CARW declares East-West reconstruction to be top legislative priority of 2017-18
MILWAUKEE – Stopping work on the planned I-94 East-West freeway project will make it more difficult to attract additional economic development to Milwaukee and Waukesha counties and hurt the region’s effort to grow, the leader of the area’s largest commercial real estate group said today.
Tracy Johnson, president and CEO of the Commercial Association of REALTORS® Wisconsin (CARW), said that further delays to the East-West corridor project will be a deterrent in site selection for new businesses considering a move to the area and will also damage the region’s ability to attract companies looking for expansion locations. She indicated that making necessary infrastructure improvements – particularly continuing East-West rebuilding efforts – is the organization’s No. 1 legislative priority for 2017-18.
“Having an old, deteriorating freeway section that is congested, unsafe and woefully inadequate harms our members’ ability to close deals, lease and sell space and interest new business in the area,” she said.
Jeff Hoffman, CARW’s immediate past board chairman and a principal at the commercial real estate firm of Cushman & Wakefield / Boerke, said a good transportation network is key to economic growth and job creation and consistently ranks as a Top 5 issue among business executives determining desirable locations for commercial investment.
“Southeast Wisconsin’s robust transportation system, of which the East-West corridor is a critical part, has helped the region attract such signature developments as IKEA, Uline, Amazon, the Mayfair Collection, The Corridor and The Corners of Brookfield, not to mention $3 billion worth of new development in downtown Milwaukee,” Hoffman said. “But that kind of progress will hit a speed bump if the state cannot continue to provide the needed infrastructure that businesses and residents rely on for jobs, commerce, tourism, recreation and more.”
Originally built in the early 1960s and bookended between an $800 million investment in the Marquette Interchange and a $1.7 billion investment in ongoing work in the Zoo Interchange, the I-94 East-West corridor runs for 3.5 miles between 16th and 70th streets. The stretch is a main artery for commerce in the state of Wisconsin and carries between 140,000 and 160,000 vehicles per day – 30,000 more than its 1950s-era design intended.
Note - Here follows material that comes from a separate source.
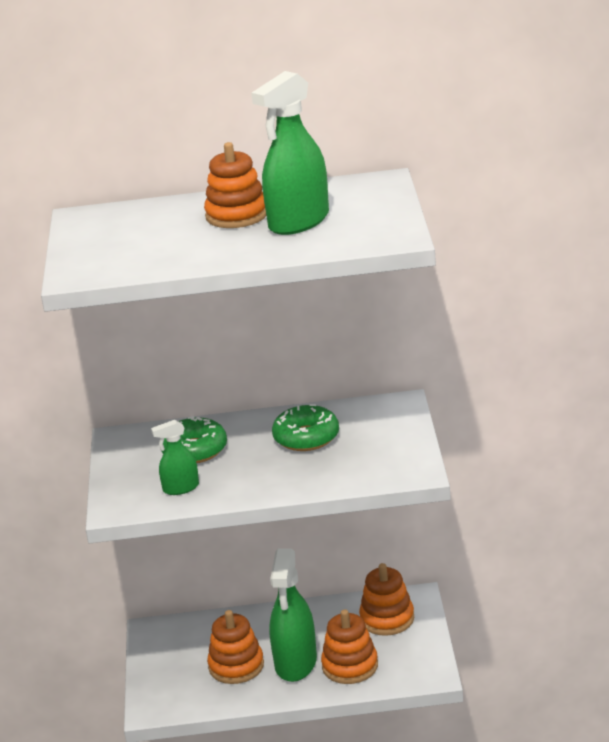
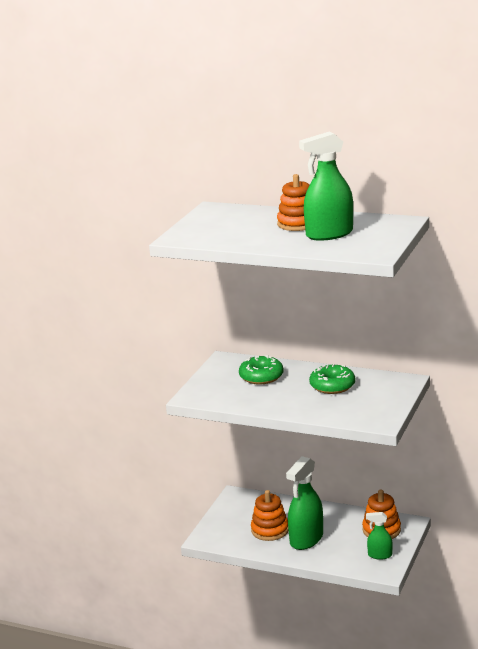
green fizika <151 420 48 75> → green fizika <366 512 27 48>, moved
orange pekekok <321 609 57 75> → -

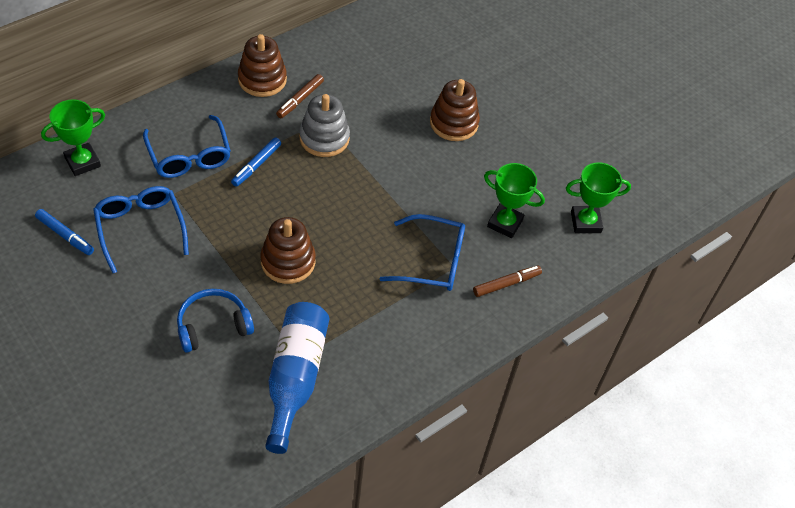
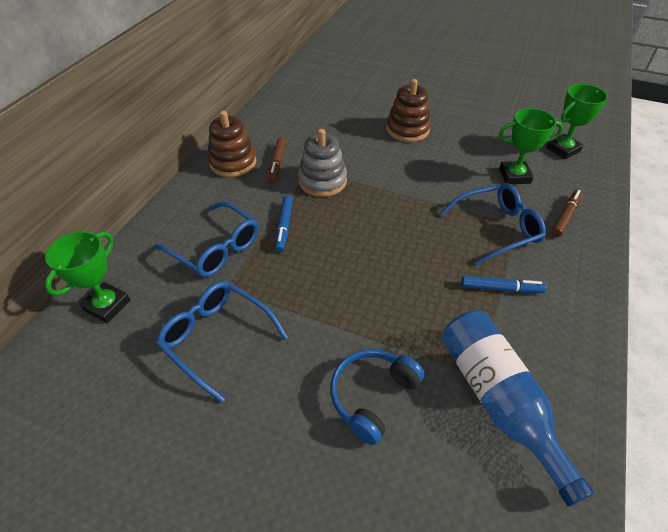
blue rofumada <35 209 59 46> → blue rofumada <461 276 85 17>, moved
brown pekekok <260 217 56 67> → -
The average crash rate is 2-3 times higher than the statewide urban freeway average and at some points, more than 4 times higher.
Planning and engineering to rebuild the outdated corridor has been ongoing since 2012, and was expected to continue with construction anticipated in 2018/19. In February 2017, however, funding for the project was unexpectedly dropped from the state’s proposed 2017-19 budget.
“While we applaud efforts by the state to eliminate waste and inefficiency, stopping the East-West project now would be a major roadblock to Wisconsin’s business, job and economic growth,” Johnson said. “It would also squander the millions of dollars already spent on engineering and design and the more than $2 billion spent to overhaul the interchanges feeding into the corridor.”
CARW members have met with members of the Wisconsin Joint Committee on Finance and other legislators to discuss the East-West corridor, Johnson said additional outreach is planned to encourage legislators to take the necessary steps to restore funding to keep the project moving forward.
“Wisconsin has made tremendous strides in creating an environment where our state is ‘open for business,’ and there have been measurable results,” Johnson said. “But you can’t be ‘open for business’ if there is a ‘road closed’ sign on one of the most critical stretches of highway in the state.
“There are 21,000 businesses, 310,000 jobs and 540,000 residents within a five-mile radius of the heart of the East-West corridor, and it is in the state’s best interest to get this project back on track,” she added. “Failure to do so would hurt Wisconsin now and have negative consequences that will reverberate throughout the entire state economy for years to come.”